We are at severe risk of rerunning the debate that we had this morning. As I pointed out this morning, the Association of Consulting Actuaries, from which we took advice, recommended the single factor. Not only did it recommend the single valuation factor but, after considerable research, supported by evidence, it suggested that 20 to 1 was the most appropriate valuation figure, provided that there was an appreciable margin in the lifetime allowance, which there is.
We had the option of trying to reflect market conditions, which the Faculty of Actuaries and the Institute of Actuaries said would not be appropriate. To return to the point made by the hon. Member for
Arundel and South Downs about the difficulty of converting from a DC to a DB scheme, under the new regime, there is no reason why that should not become a simple process. The insurance company merely says to an individual, ''I will pay you such and such an income per year in return for X pounds of your capital.'' It is an extremely simple process. If such opportunities exist, I am absolutely confident that the market will step in to deliver that product, but it is a question for them, not me.
If the insurance companies provide the arrangements that the Financial Secretary describes, she seems to suggest that, in principle, they will determine the value of the pension for the purposes of the limit and then they will switch it back to a defined contribution arrangement. It would be better to deal with the arrangements up front. Until the pension is paid out, if it is as easy as she describes, there is nothing stopping an insurance company switching one way, then switching the other.
I will not rehearse the arguments advanced by my hon. Friend, but I agree with him. The Financial Secretary is trying to make our amendments seem more complicated than they are.
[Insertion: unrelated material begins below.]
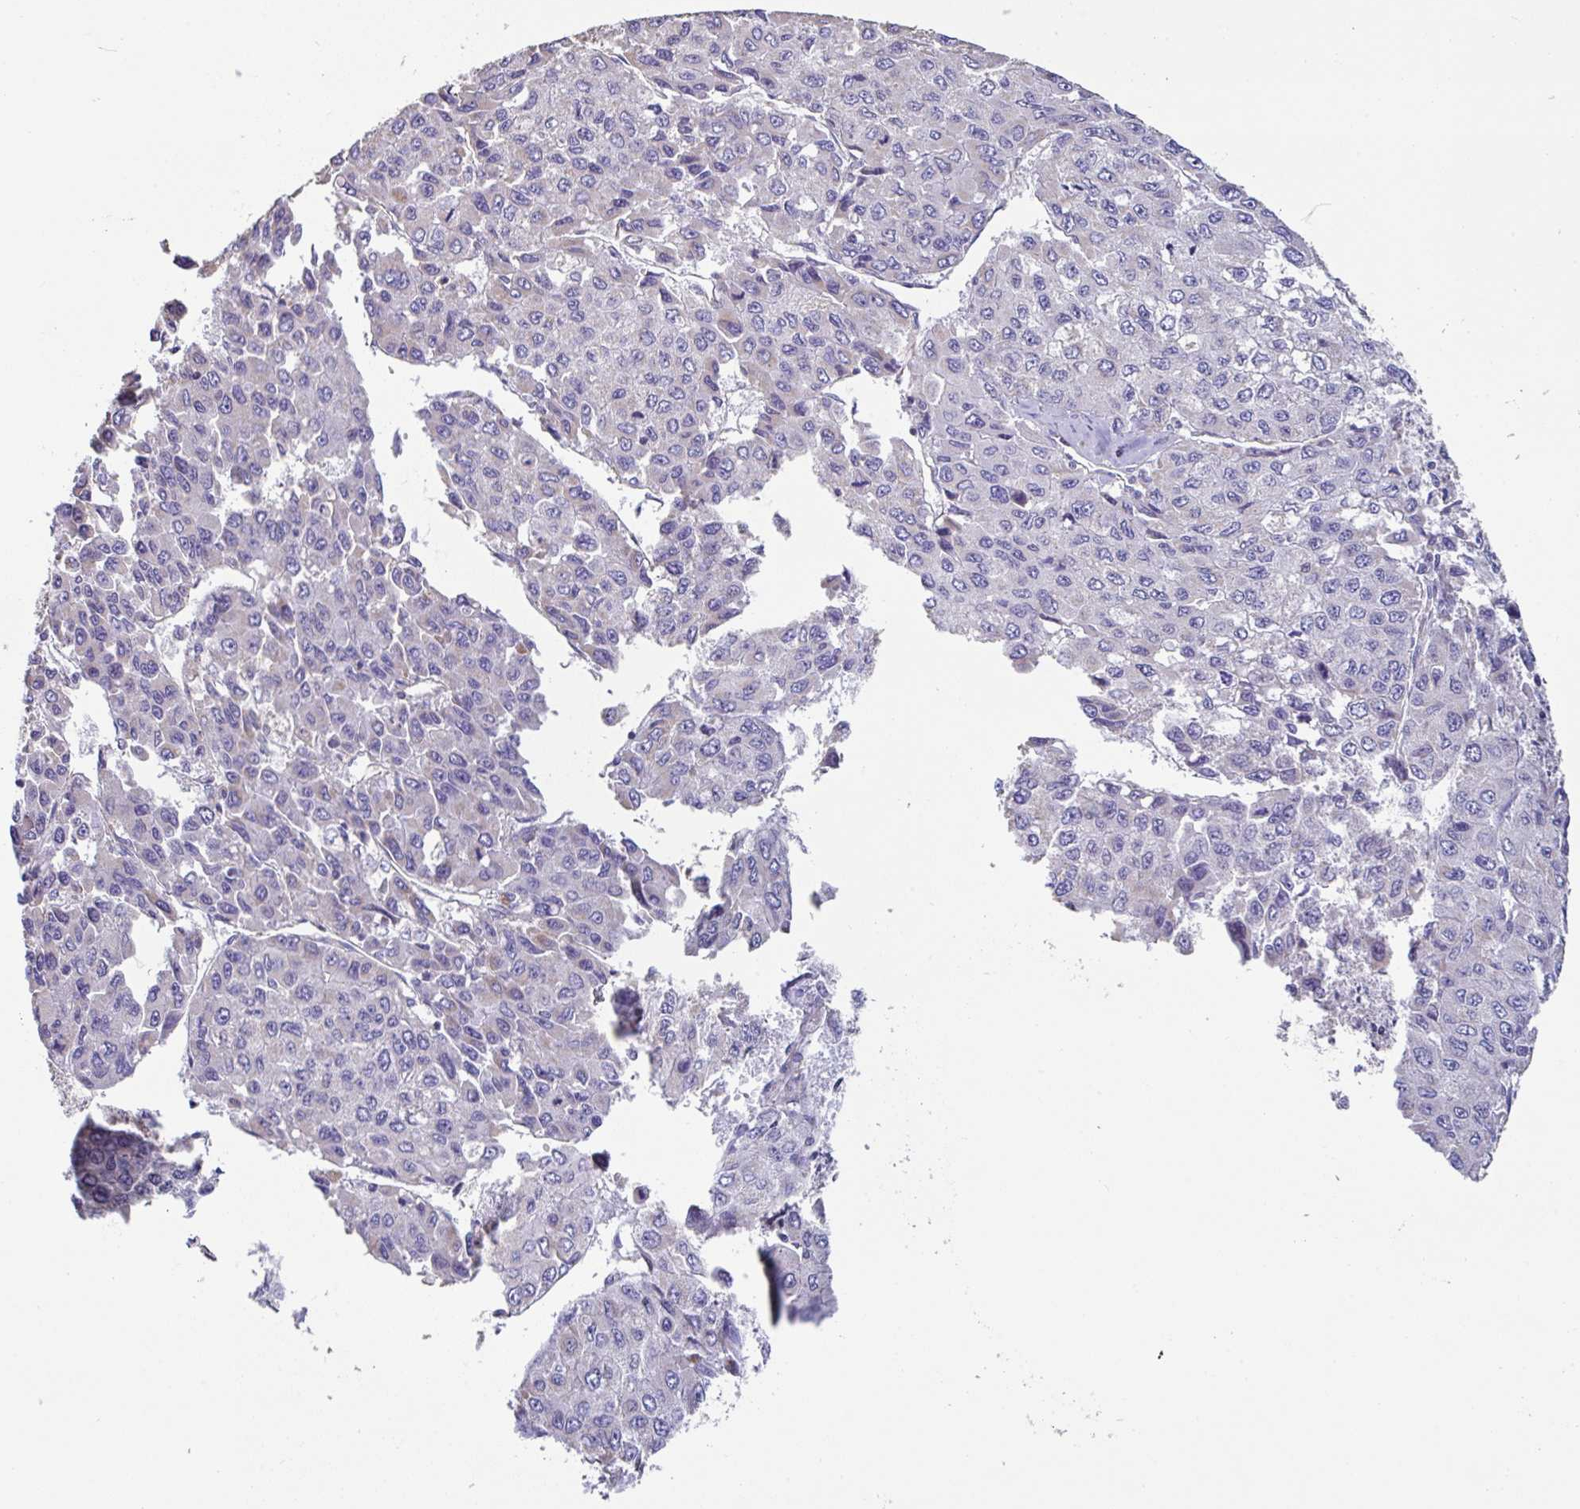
{"staining": {"intensity": "negative", "quantity": "none", "location": "none"}, "tissue": "liver cancer", "cell_type": "Tumor cells", "image_type": "cancer", "snomed": [{"axis": "morphology", "description": "Carcinoma, Hepatocellular, NOS"}, {"axis": "topography", "description": "Liver"}], "caption": "IHC image of human liver cancer (hepatocellular carcinoma) stained for a protein (brown), which reveals no positivity in tumor cells. (Immunohistochemistry (ihc), brightfield microscopy, high magnification).", "gene": "DOK7", "patient": {"sex": "female", "age": 66}}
It reflects a general strain of thinking that, when it comes to defined benefit schemes, the limit is how much pension one gets, but when it comes to defined contribution schemes, the limit is how much money one has in the pot.
They are two different ways of judging how much pension one can have. That seems unfair. The Financial Secretary is stuck in a mindset that judges how much people have vis-à-vis a lifetime allowance, rather than looking at how much people get as a pension. That is what most people will see at the end of the process, and they will not be too concerned with the details. Given that we are on stronger ground than we were with our previous amendments—even if it is a re-run of a previous argument—and given that I am confident of victory, I will press the amendment to a Division.
Question put, That the amendment be made:—
The Committee divided: Ayes 5, Noes 10.